Il doit exister des jours où l’on s’éveille menteur, bête, mauvais ; car, au lieu d’avouer que j’avais versé d’innocentes larmes et que le malheur de Pœuf m’avait ému, je voulus faire l’original, l’esprit fort, et publiai :

— Oh ! moi, je ne suis pas sensible ; tout ça m’a été bien égal !

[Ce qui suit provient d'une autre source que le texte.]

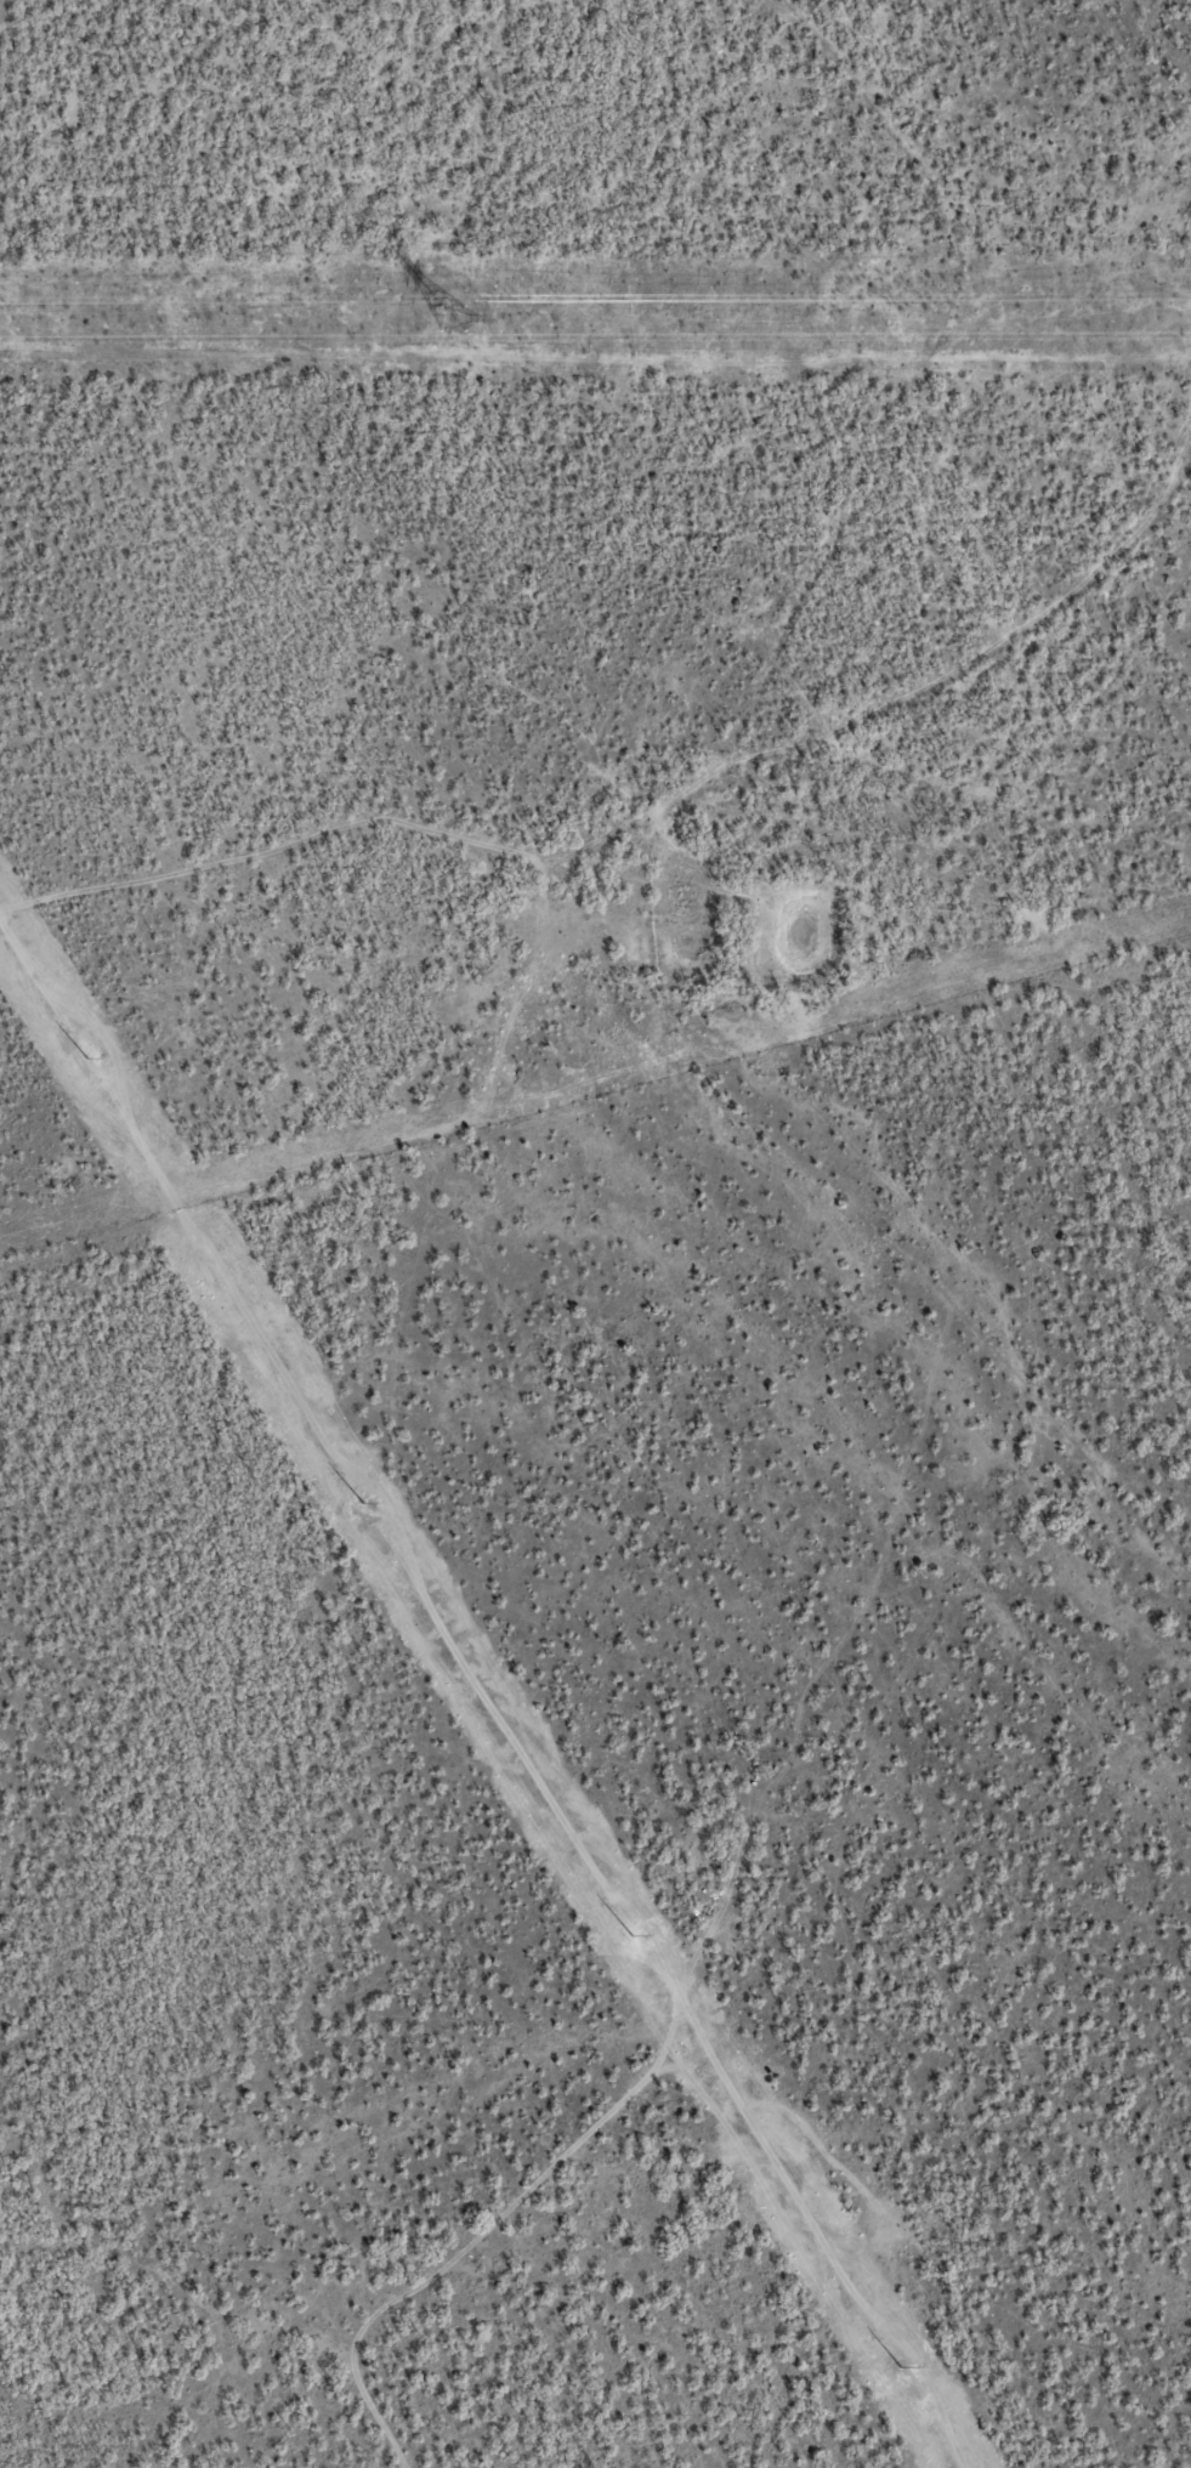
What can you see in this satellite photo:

— Oh ! le vilain ! dit aussitôt Marie.

Mais, trop jeune pour supporter un rôle, j’avais rougi et m’étais déjà blâmé de ma fanfaronnade.

— Le vilain ! le vilain ! répéta Marie.

Et ce fut très penaud que j’essayai de me disculper en narrant la lugubre messe et le bout de funérailles auxquels j’avais assisté, le matin. J’en arrivai même à tellement bredouiller, surchauffé que j’étais par un débordement nerveux d’affection, par des remords, par la certitude d’être idiot, que des larmes me montèrent aux cils et m’interrompirent.

— Comment ! scanda Marie, — tu pleures ?

Je me tus pour ne pas éclater, la face douloureuse, avec un tremblement aux lèvres. Mais quand elle eut ajouté : « Voyons, ne pleure pas… il ne faut pas pleurer ! » — j’abandonnai tout respect humain.

— Mon pau… mon pau… mon pauvre Pœuf ! sanglotai-je, les bras sur les yeux.